WORK TO BE COMPLETED: Copy each line below in which the word "powder" occurs.

DATA TO USE:
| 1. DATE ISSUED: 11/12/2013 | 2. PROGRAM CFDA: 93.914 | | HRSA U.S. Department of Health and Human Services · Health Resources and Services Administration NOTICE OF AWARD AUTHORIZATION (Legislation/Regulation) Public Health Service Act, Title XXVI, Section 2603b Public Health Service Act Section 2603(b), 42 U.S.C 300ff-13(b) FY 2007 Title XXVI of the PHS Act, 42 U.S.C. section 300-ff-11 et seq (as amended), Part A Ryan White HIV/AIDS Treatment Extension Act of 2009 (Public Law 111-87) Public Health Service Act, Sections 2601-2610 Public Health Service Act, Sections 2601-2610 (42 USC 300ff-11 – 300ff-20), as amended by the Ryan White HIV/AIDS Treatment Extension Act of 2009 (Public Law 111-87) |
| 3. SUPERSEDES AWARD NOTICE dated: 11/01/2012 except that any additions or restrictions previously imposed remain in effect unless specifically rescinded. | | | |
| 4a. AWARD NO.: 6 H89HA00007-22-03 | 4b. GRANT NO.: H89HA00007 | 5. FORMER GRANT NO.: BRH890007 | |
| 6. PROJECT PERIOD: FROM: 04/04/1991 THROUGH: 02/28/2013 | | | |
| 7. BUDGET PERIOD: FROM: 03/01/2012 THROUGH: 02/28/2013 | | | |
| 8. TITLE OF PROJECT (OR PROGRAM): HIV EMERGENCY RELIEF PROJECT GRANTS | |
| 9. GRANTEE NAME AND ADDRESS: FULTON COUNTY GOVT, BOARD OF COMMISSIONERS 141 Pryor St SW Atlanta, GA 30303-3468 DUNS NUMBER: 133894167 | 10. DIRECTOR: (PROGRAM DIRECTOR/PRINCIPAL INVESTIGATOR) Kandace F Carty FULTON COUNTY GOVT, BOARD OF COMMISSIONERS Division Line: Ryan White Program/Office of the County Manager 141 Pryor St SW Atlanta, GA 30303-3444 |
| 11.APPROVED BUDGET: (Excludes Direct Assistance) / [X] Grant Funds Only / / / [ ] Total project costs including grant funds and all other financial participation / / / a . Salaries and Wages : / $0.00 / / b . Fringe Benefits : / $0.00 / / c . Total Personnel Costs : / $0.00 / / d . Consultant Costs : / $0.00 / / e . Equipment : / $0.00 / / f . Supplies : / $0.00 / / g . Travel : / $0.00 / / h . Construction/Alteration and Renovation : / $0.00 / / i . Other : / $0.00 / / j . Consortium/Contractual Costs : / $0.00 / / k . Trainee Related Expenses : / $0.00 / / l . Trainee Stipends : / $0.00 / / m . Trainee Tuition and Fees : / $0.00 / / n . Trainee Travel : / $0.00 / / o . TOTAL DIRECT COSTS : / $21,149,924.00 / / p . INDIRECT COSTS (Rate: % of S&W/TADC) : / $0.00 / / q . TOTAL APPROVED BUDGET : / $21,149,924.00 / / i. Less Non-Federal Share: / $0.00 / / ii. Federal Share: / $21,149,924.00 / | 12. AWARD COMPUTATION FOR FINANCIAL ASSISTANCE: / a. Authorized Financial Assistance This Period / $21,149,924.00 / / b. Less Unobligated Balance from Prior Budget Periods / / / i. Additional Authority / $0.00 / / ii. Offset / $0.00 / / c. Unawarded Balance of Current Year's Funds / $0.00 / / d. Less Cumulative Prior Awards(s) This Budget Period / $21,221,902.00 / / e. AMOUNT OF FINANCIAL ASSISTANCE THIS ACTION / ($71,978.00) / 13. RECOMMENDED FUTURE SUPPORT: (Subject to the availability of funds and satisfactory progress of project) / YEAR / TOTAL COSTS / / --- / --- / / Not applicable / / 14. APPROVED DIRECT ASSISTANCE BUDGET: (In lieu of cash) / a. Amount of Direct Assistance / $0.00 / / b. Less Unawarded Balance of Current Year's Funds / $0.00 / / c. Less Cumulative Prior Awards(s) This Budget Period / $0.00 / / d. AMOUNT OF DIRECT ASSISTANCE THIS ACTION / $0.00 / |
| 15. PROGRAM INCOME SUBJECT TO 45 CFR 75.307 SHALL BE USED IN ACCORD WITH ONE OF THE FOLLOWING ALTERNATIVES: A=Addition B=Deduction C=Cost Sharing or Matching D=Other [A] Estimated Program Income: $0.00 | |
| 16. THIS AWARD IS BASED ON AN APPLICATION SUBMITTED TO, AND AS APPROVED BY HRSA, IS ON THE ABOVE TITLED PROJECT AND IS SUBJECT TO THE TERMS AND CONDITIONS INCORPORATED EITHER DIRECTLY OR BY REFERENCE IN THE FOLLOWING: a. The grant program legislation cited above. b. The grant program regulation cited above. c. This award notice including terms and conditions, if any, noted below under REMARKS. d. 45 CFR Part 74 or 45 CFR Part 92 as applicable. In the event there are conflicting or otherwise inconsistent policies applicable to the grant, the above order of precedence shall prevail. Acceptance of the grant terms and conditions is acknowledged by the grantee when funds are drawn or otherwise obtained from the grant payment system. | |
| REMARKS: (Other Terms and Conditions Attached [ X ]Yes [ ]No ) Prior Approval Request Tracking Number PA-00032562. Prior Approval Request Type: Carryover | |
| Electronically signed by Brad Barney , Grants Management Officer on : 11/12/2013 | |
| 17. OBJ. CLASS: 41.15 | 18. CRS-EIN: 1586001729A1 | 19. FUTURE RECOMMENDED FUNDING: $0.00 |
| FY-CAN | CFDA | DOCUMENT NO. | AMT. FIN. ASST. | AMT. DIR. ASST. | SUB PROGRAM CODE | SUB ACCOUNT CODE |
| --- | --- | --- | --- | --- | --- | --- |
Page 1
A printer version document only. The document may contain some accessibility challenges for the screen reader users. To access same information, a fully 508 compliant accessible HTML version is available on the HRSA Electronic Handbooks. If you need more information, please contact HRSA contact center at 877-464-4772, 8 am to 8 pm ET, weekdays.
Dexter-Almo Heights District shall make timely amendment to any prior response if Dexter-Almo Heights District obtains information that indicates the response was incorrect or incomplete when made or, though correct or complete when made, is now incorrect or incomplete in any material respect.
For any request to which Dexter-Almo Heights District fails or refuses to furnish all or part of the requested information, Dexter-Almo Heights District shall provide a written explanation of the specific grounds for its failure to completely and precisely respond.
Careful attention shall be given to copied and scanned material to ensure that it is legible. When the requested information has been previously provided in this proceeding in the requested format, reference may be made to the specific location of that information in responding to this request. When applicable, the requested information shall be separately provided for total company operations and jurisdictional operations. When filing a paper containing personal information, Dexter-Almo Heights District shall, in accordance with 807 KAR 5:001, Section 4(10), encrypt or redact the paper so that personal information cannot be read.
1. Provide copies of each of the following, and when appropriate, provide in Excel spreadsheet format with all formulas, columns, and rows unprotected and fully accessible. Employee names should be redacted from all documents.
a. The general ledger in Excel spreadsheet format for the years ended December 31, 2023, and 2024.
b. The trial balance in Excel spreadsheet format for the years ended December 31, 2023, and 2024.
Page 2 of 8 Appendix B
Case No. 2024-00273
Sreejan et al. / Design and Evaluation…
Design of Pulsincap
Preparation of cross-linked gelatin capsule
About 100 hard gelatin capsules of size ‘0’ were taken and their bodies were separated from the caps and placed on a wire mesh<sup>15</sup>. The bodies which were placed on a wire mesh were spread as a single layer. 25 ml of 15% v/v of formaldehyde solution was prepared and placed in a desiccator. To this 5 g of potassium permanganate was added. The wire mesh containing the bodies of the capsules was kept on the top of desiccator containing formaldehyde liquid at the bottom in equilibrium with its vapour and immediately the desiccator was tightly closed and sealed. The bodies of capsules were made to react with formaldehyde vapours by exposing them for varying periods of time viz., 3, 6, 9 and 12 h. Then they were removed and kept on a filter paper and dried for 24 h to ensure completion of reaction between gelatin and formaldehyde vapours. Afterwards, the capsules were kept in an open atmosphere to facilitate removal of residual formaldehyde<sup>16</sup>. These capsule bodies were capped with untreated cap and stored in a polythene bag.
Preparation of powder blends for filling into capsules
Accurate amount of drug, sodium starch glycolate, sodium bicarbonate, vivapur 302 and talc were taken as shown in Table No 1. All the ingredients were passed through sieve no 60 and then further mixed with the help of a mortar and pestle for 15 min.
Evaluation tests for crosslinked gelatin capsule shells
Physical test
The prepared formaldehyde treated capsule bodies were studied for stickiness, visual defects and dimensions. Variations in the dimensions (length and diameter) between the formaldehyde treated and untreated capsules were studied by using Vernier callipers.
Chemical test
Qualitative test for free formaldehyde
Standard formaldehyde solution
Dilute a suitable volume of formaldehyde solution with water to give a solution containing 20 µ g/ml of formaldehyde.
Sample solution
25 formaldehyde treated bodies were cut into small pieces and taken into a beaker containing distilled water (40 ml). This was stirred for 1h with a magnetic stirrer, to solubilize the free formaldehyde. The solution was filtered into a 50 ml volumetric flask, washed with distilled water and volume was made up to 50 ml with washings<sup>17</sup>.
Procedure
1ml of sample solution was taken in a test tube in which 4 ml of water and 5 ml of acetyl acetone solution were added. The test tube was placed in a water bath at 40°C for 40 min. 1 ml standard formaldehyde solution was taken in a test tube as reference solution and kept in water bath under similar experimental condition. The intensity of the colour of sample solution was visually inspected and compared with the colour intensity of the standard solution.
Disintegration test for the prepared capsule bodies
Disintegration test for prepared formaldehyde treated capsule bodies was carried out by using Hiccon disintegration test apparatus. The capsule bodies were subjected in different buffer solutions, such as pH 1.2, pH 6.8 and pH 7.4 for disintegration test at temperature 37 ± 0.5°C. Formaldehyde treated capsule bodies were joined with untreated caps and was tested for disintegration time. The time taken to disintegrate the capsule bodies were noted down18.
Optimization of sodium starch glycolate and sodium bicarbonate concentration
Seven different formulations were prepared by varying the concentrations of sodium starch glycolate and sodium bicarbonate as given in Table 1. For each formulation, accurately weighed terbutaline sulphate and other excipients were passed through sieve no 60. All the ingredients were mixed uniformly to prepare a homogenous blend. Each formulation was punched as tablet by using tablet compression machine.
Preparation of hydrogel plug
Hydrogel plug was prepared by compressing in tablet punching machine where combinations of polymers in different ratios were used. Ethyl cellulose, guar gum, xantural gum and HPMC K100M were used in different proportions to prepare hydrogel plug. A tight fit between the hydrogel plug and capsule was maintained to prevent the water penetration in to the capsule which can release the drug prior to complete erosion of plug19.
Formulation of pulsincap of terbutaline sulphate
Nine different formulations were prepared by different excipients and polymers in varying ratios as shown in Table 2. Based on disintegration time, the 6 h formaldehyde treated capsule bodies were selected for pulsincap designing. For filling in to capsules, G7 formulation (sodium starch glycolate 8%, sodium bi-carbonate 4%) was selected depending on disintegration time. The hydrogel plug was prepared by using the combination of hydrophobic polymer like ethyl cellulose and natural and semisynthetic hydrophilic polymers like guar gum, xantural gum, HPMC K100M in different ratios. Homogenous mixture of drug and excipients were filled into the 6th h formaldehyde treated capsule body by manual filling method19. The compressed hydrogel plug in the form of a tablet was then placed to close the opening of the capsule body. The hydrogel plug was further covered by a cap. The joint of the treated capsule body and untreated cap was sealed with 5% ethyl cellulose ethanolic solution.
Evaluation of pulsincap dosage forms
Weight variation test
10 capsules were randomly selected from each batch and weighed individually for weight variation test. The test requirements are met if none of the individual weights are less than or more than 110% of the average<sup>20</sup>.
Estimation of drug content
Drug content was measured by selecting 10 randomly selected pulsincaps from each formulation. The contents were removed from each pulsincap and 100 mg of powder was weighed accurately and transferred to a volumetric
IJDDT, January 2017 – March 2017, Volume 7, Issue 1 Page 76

RESPONSE FOR THIS EXERCISE:
Preparation of powder blends for filling into capsules
Drug content was measured by selecting 10 randomly selected pulsincaps from each formulation. The contents were removed from each pulsincap and 100 mg of powder was weighed accurately and transferred to a volumetric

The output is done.